## [Reading text]
--
Okay, I just wanna confirm one more thing.

Suppose the person creates something by breathing or flexing their muscles using a universal energy source without exhausting themselves at all, and then they use the same energy source to create attacks on the same level or more, without any direct statements stating that the same amount of mana is used for both the attack and creation.

Being uber-casual about this feat would definitely serve as a supporting evidence that the creation feat and attack feat are at the very least on similar levels without requiring too much know-how, wouldn't it? Obviously people would be very careful about the scaling and the stamina issues would come into play, that's how people have been quantifying these feats after all. Ultimate Attacks are a thing as well, where they are the strongest attacks and don't scale to the character's general physicals unless they are shown to have physically harmed someone who tanked said ultimate attack.

I actually do remember DDM bringing this up on one of the Creation Feats question answers threads.

EDIT: Yep, he did
 
The issue with the example you bring up there, is that it sounds like both the creation feat and the attacks are extremely casual, so we can't tell which requires more energy than the other. Using 2 mana or using 10 mana doesn't matter much when you have 10^10 mana and regenerate 10,000 mana per second.

Although I will say that I generally have pretty strict requirements on when feats become usable, so it's probably best not to use me as the sole arbiter of what specific bundles of evidence would satisfy that requirement. It could very well be that 98% of staff would accept your hypothetical.

EDIT: For instance, I'd disagree with DDM's post there that an artifact performing a creation feat means that those who are empowered by the artifact scale. As we don't know how much exertion it puts on the artifact to do each of those things.
 
After seeing this many times as well, it's exactly how it looks like, really.
Once more, how are we exactly ganging up on him for disagreeing with our views when he is the one who refuses to accept how we scale such feats?

This'll be the last time I discuss this matter.
 
The issue with the example you bring up there, is that it sounds like both the creation feat and the attacks are extremely casual, so we can't tell which requires more energy than the other. Using 2 mana or using 10 mana doesn't matter much when you have 10^10 mana and regenerate 10,000 mana per second.
That seems kinda nitpicky for the sake of being nitpicky TBH. Even without that, it's common sense that a punch and kicking are gonna be more energetic than merely flexing or breathing.

Although I will say that I generally have pretty strict requirements on when feats become usable, so it's probably best not to use me as the sole arbiter of what specific bundles of evidence would satisfy that requirement. It could very well be that 98% of staff would accept your hypothetical.
Understandable.
--
## [Provided information]
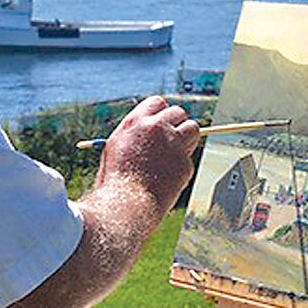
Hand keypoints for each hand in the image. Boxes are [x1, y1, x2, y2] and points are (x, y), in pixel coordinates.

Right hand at [96, 95, 199, 214]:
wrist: (125, 205)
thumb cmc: (115, 181)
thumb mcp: (116, 149)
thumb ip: (134, 135)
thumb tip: (147, 129)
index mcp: (135, 122)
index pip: (158, 102)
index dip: (162, 113)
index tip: (163, 123)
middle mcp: (156, 128)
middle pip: (178, 112)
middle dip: (178, 123)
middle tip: (174, 138)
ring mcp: (172, 144)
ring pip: (193, 129)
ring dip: (187, 139)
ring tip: (174, 156)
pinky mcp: (184, 163)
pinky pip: (188, 160)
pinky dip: (181, 168)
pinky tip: (167, 180)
--
## [Study questions]
- A) From the discussion about creation feats and attack feats, list every distinct amount of mana it mentions.
- B) Render this sentence from the discussion about creation feats into Spanish: "Using 2 mana or using 10 mana doesn't matter much when you have 10^10 mana and regenerate 10,000 mana per second."
- C) Carry the discussion about creation feats forward past its last line.

## [Results in order]
- A)
2 mana
10 mana
10^10 mana
10,000 mana per second

- B) Usar 2 de maná o usar 10 de maná no importa mucho cuando tienes 10^10 de maná y regeneras 10.000 de maná por segundo.

- C)
That seems kinda nitpicky for the purpose of being nitpicky TBH.

It's nitpicky for the purpose of only solidly indexing what we can prove to be true. imo less than that would need to go under a likely or possibly. Really, I'd be okay with the situation you described of both creation feats and attack feats being casual going under possibly with an explanation.
 
Once more, how are we exactly ganging up on him for disagreeing with our views when he is the one who refuses to accept how we scale such feats?

This'll be the last time I discuss this matter.
Once more, how are we exactly ganging up on him for disagreeing with our views when he is the one who refuses to accept how we scale such feats?

It'll be better for it to be the last time as to not derail further yes. But let's say that some of the issues are reflected in how that is worded in the first place.
 
That was back then actually, but actually I wouldn't say being amped by an artifact that is capable of creation has them be as powerful as the artifact by default. But if a character uses said artifact like a battery; creating things doesn't deplete much of it, but an epic battle using said artifact to amp physicals basically exerting said artifact would most definitely scale.
 
That was back then actually, but actually I wouldn't say being amped by an artifact that is capable of creation has them be as powerful as the artifact by default. But if a character uses said artifact like a battery; creating things doesn't deplete much of it, but an epic battle using said artifact to amp physicals basically exerting said artifact would most definitely scale.
This I wholeheartedly agree with.
 
Yeah I'd agree with that too.
 
Basically supports my point that the creation-feats being casual and the physical attacks being more intense would most likely be qualifying evidence that the character's creation-based abilities scale to their physicals without the need of any outside statements or evidence that they're using the same amount of energy.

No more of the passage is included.